Pull out every line in the entries below that contains the word "Apparel".

===== WORKING DATA

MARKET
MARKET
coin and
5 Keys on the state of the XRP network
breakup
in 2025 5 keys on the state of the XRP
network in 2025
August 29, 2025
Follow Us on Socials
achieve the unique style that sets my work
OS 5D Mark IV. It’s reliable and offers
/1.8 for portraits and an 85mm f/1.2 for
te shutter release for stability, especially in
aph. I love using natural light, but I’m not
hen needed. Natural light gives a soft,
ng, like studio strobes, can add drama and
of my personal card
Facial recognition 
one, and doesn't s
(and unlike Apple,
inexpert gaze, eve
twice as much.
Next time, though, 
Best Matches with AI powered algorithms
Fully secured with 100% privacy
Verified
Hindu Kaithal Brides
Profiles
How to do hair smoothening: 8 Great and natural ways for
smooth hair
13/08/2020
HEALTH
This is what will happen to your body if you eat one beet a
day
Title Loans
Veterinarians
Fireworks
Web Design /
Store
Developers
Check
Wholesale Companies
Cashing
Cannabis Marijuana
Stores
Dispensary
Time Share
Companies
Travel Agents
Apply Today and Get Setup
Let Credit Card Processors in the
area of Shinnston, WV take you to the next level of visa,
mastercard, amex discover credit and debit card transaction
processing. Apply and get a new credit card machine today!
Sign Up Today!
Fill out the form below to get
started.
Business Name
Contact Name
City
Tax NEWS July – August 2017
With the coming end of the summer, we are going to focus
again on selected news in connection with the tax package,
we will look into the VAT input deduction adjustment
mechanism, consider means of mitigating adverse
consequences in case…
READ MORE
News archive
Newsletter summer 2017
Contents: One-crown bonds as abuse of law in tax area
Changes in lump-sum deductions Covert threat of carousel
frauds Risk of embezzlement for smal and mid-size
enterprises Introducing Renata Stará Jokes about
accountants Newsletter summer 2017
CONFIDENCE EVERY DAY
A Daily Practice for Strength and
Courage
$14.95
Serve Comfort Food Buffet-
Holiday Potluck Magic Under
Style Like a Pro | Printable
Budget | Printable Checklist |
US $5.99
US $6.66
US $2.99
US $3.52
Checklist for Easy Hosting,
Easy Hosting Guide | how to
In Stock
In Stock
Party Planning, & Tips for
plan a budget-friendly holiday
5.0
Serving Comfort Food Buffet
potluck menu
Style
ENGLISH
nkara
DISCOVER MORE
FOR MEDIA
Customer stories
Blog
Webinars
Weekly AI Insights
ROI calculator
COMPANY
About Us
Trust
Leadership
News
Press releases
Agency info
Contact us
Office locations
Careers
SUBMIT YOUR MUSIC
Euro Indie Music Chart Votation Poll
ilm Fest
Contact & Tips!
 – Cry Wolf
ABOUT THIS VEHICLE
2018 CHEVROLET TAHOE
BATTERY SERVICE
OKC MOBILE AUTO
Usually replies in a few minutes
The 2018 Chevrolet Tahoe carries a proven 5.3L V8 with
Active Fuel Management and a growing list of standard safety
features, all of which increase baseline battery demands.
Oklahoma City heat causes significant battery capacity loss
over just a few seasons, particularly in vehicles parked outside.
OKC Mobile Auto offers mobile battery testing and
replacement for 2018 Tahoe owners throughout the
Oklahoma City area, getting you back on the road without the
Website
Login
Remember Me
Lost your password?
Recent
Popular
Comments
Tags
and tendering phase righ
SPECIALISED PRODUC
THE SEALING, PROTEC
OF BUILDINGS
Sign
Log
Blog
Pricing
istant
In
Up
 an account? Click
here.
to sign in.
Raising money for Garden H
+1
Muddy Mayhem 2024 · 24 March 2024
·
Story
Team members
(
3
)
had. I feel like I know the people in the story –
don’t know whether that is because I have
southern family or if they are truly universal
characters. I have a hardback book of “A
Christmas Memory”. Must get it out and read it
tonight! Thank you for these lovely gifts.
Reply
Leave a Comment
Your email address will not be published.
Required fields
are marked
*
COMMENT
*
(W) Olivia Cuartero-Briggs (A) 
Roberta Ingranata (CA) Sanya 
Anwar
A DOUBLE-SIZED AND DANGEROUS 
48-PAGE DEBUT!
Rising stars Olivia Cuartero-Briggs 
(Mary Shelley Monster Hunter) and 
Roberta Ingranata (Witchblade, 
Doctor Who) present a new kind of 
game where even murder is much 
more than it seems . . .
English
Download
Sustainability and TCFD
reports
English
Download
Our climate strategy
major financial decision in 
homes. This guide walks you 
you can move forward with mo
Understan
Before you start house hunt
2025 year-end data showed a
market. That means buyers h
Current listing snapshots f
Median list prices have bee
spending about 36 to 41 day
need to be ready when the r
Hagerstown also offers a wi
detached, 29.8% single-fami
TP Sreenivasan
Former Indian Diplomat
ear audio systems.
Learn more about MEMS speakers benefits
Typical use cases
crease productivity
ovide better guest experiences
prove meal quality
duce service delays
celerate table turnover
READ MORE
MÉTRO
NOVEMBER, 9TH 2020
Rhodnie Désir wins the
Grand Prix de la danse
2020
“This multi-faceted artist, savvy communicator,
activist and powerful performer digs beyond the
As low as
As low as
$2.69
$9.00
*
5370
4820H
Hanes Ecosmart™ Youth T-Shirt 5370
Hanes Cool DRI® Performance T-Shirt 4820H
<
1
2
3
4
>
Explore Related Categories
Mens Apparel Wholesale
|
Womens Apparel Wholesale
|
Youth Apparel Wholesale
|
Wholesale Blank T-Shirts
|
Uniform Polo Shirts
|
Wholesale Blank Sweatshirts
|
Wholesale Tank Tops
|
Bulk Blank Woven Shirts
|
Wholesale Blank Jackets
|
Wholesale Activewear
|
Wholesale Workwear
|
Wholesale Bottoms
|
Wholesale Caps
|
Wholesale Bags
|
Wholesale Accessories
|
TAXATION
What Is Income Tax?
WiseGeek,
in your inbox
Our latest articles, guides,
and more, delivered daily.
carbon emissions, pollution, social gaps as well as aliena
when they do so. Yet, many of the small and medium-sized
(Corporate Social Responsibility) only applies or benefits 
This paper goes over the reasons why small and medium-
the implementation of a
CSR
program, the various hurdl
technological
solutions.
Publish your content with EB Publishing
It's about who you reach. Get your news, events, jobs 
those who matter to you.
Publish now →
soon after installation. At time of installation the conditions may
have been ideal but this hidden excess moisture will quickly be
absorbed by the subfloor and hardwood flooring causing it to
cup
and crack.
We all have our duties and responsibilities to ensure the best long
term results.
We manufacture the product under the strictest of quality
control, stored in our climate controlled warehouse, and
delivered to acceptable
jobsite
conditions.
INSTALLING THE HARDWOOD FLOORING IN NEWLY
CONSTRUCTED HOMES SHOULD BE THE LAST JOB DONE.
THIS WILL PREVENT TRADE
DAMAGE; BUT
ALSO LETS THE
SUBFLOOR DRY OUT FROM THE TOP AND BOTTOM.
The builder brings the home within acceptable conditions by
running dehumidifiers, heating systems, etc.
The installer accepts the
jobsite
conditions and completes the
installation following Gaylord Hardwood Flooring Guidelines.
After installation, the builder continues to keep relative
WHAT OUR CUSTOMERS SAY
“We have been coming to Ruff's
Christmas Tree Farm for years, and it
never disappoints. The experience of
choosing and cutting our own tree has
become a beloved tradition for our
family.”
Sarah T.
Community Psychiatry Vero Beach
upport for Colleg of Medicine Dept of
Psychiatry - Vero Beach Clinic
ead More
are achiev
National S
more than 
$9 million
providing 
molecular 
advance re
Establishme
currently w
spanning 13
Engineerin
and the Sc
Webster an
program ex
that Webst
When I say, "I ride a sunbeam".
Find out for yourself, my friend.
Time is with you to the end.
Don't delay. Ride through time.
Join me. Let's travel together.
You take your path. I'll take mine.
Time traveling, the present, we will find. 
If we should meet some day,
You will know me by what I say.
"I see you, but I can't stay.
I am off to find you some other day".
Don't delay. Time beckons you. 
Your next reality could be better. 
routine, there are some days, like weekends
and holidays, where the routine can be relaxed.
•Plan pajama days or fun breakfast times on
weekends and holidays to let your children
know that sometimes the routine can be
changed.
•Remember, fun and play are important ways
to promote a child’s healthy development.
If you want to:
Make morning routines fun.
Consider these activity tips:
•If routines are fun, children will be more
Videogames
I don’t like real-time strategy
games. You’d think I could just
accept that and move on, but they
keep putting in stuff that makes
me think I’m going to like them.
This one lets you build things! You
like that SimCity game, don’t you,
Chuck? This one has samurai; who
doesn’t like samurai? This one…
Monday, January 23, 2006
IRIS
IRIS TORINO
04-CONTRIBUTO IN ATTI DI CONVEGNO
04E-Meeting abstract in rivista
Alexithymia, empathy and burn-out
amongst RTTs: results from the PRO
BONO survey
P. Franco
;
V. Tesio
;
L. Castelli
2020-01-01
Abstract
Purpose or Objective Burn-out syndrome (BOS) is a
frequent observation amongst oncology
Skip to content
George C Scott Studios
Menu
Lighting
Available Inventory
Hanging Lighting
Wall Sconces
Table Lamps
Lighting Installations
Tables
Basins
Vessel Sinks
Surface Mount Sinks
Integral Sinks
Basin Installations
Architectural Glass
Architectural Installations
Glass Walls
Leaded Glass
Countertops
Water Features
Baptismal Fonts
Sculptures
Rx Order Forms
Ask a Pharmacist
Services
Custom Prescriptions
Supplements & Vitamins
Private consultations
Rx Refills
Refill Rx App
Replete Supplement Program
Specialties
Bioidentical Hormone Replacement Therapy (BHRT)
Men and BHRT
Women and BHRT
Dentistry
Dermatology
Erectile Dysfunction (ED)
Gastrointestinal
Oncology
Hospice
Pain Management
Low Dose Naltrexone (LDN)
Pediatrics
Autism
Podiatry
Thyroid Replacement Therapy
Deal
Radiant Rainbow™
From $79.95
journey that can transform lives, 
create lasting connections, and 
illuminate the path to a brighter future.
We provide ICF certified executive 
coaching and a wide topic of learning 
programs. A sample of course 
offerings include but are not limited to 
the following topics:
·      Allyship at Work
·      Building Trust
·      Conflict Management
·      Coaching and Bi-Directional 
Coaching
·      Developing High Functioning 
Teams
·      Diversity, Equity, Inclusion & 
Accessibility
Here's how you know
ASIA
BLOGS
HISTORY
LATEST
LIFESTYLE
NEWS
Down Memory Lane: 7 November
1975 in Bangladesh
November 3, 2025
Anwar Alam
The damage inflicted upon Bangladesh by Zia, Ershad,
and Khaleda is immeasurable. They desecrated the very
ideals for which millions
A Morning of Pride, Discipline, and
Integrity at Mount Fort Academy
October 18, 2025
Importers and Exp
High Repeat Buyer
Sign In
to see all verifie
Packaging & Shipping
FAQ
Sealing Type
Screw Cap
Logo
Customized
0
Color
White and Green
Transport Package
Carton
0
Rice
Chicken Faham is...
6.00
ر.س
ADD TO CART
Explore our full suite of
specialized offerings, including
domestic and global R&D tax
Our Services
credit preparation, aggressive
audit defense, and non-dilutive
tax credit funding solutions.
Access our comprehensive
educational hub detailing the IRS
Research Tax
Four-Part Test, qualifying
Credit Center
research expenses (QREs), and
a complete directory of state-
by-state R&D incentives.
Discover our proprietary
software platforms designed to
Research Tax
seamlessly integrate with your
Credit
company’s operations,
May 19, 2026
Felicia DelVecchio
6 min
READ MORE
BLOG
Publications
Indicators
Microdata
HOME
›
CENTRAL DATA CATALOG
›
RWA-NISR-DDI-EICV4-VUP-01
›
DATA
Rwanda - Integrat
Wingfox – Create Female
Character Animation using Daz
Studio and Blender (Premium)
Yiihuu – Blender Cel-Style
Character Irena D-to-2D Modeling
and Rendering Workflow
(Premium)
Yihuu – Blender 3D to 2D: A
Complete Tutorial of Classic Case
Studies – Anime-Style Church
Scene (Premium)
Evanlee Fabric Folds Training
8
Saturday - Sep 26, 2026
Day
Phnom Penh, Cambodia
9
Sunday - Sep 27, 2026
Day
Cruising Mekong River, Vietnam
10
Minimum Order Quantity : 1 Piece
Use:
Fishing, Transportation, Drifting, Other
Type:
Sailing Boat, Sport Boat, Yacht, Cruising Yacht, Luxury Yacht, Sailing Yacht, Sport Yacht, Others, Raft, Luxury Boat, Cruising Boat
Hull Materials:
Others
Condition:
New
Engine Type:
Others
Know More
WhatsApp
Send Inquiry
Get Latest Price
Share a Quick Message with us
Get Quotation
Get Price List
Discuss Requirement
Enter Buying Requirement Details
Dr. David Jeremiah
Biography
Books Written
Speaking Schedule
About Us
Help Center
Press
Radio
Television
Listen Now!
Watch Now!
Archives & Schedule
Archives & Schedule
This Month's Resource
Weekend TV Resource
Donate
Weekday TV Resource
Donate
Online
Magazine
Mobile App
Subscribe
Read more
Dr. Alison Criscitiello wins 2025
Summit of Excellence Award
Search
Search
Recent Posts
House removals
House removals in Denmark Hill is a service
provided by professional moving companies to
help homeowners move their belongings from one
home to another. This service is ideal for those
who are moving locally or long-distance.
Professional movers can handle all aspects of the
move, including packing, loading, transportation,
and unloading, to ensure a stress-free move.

==========

• **SOLUTION**
Mens Apparel Wholesale
Womens Apparel Wholesale
Youth Apparel Wholesale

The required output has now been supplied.